GRESIK — Satuan Tugas (Satgas) Pangan Polres Gresik melakukan inspeksi mendadak (sidak) harga bahan pokok penting (bapokting) di Pasar Baru Gresik dan salah satu ritel modern, Superindo Gresik, Selasa (23/12/2025). Kegiatan ini dilakukan untuk memastikan stabilitas harga dan ketersediaan stok menjelang perayaan Natal 2025 dan Tahun Baru 2026.
Kasat Reskrim Polres Gresik, AKP Arya Widjaya, mengatakan sidak tersebut merupakan tindak lanjut Surat Telegram Kapolda Jawa Timur terkait pengawasan harga kebutuhan pokok selama momentum Hari Besar Keagamaan Nasional (HBKN).

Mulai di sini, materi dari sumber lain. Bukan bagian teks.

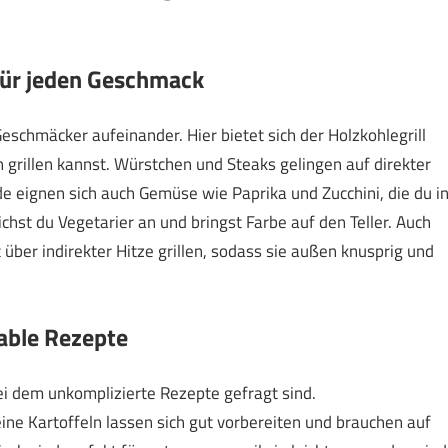
 für jeden Geschmack
eschmäcker aufeinander. Hier bietet sich der Holzkohlegrill
n grillen kannst. Würstchen und Steaks gelingen auf direkter
de eignen sich auch Gemüse wie Paprika und Zucchini, die du i
richst du Vegetarier an und bringst Farbe auf den Teller. Auch
ber indirekter Hitze grillen, sodass sie außen knusprig und
table Rezepte
, bei dem unkomplizierte Rezepte gefragt sind.
ne Kartoffeln lassen sich gut vorbereiten und brauchen auf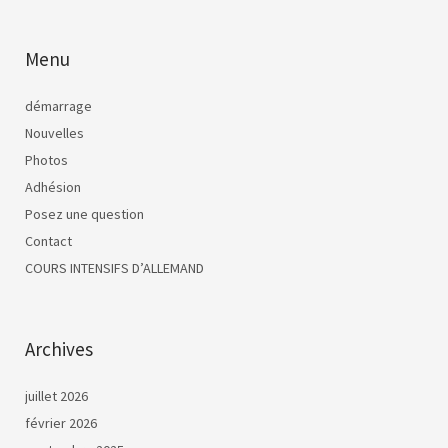
Menu
démarrage
Nouvelles
Photos
Adhésion
Posez une question
Contact
COURS INTENSIFS D’ALLEMAND
Archives
juillet 2026
février 2026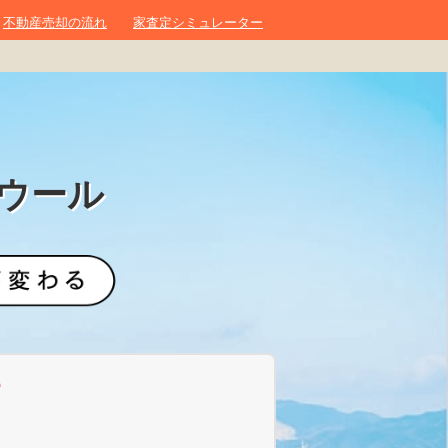
不動産売却の流れ
家査定シミュレーター
ウール
？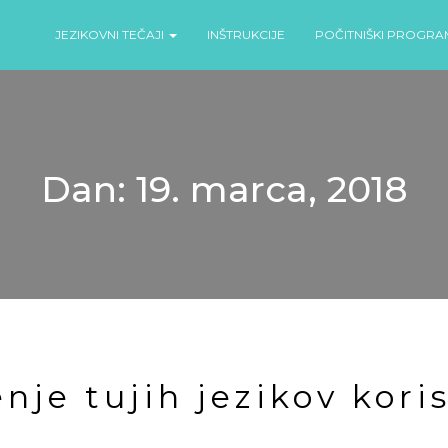
JEZIKOVNI TEČAJI
INŠTRUKCIJE
POČITNIŠKI PROGRA
Dan:
19. marca, 2018
nje tujih jezikov kori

“Satgas Pangan bersama instansi terkait melakukan pengecekan langsung di pasar tradisional dan ritel modern guna memastikan harga kebutuhan pokok tetap stabil serta tidak melebihi harga eceran tertinggi (HET) yang telah ditetapkan pemerintah,” ujar AKP Arya.
Dalam kegiatan tersebut, petugas juga memberikan imbauan kepada para pedagang agar tidak menjual beras di atas HET serta tetap menjaga ketersediaan pasokan.

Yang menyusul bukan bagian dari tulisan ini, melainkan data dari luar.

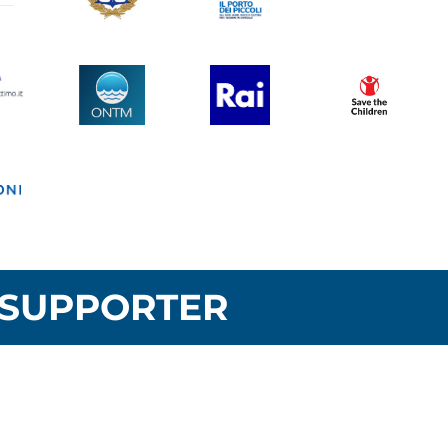
SUPPORTER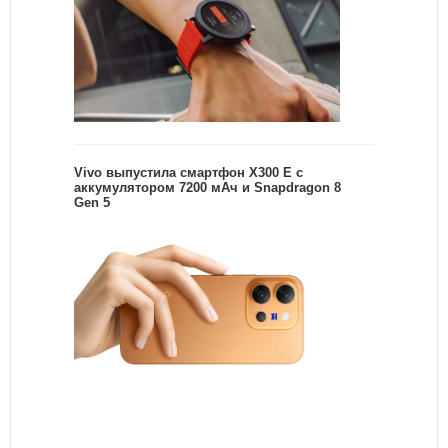
Vivo выпустила смартфон X300 E с
аккумулятором 7200 мАч и Snapdragon 8
Gen 5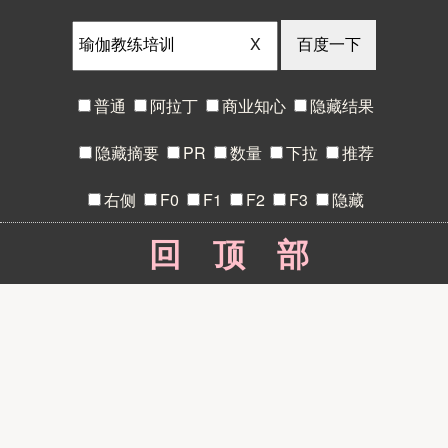
X
普通
阿拉丁
商业知心
隐藏结果
隐藏摘要
PR
数量
下拉
推荐
右侧
F0
F1
F2
F3
隐藏
回顶部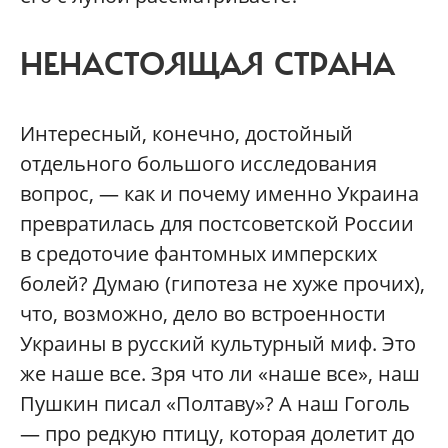
НЕНАСТОЯЩАЯ СТРАНА
Интересный, конечно, достойный
отдельного большого исследования
вопрос, — как и почему именно Украина
превратилась для постсоветской России
в средоточие фантомных имперских
болей? Думаю (гипотеза не хуже прочих),
что, возможно, дело во встроенности
Украины в русский культурный миф. Это
же наше все. Зря что ли «наше все», наш
Пушкин писал «Полтаву»? А наш Гоголь
— про редкую птицу, которая долетит до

Berdasarkan hasil pengecekan di Pasar Baru Gresik, harga beras premium tercatat Rp14.900 per kilogram, beras medium Rp13.000 per kilogram, minyak goreng Minyak Kita Rp16.000 per liter, dan gula curah Rp16.000 per kilogram. Sementara itu, harga cabai rawit mencapai Rp40.000 per kilogram dan cabaimerah besar Rp25.000 per kilogram.
“Di pasar tradisional, kami mencatat adanya penurunan harga cabai rawit dan cabai merah besar dibandingkan pekan sebelumnya. Ini menunjukkan pasokan masih mencukupi dan distribusi berjalan lancar,” jelasnya.

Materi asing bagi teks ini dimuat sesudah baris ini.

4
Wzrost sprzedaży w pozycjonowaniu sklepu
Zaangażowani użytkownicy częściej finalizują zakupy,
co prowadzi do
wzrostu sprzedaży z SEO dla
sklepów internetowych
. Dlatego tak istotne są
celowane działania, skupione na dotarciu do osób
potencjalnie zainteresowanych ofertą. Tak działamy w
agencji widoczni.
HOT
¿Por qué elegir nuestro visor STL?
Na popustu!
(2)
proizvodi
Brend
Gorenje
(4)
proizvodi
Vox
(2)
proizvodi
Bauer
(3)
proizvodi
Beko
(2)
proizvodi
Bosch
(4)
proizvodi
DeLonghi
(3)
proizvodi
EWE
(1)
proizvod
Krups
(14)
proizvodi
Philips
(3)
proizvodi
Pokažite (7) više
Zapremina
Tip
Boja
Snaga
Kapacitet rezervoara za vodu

Sementara hasil pengecekan di Superindo Gresik menunjukkan harga beras premium Rp14.900 per kilogram, gula Rp17.500 per kilogram, bawang merah Rp64.900 per kilogram, bawang putih Rp48.900 per kilogram, serta cabai rawit Rp99.500 per kilogram. Adapun harga daging ayam tercatat Rp48.000 per kilogram dan daging sapi Rp142.000 per kilogram.
AKP Arya menegaskan, secara umum stok bahan pokok di Kabupaten Gresik dipastikan aman hingga perayaan Natal dan Tahun Baru 2026.
“Kami pastikan ketersediaan bahan pokok masih mencukupi hingga Natal dan Tahun Baru. Tidak ada indikasi kelangkaan,” tegasnya.
Ia menambahkan, Satgas Pangan Polres Gresik akan terus melakukan monitoring dan pengawasan secara berkala.
“Apabila ditemukan pelanggaran, tentu akan kami tindak sesuai dengan ketentuan hukum yang berlaku,” pungkas AKP Arya.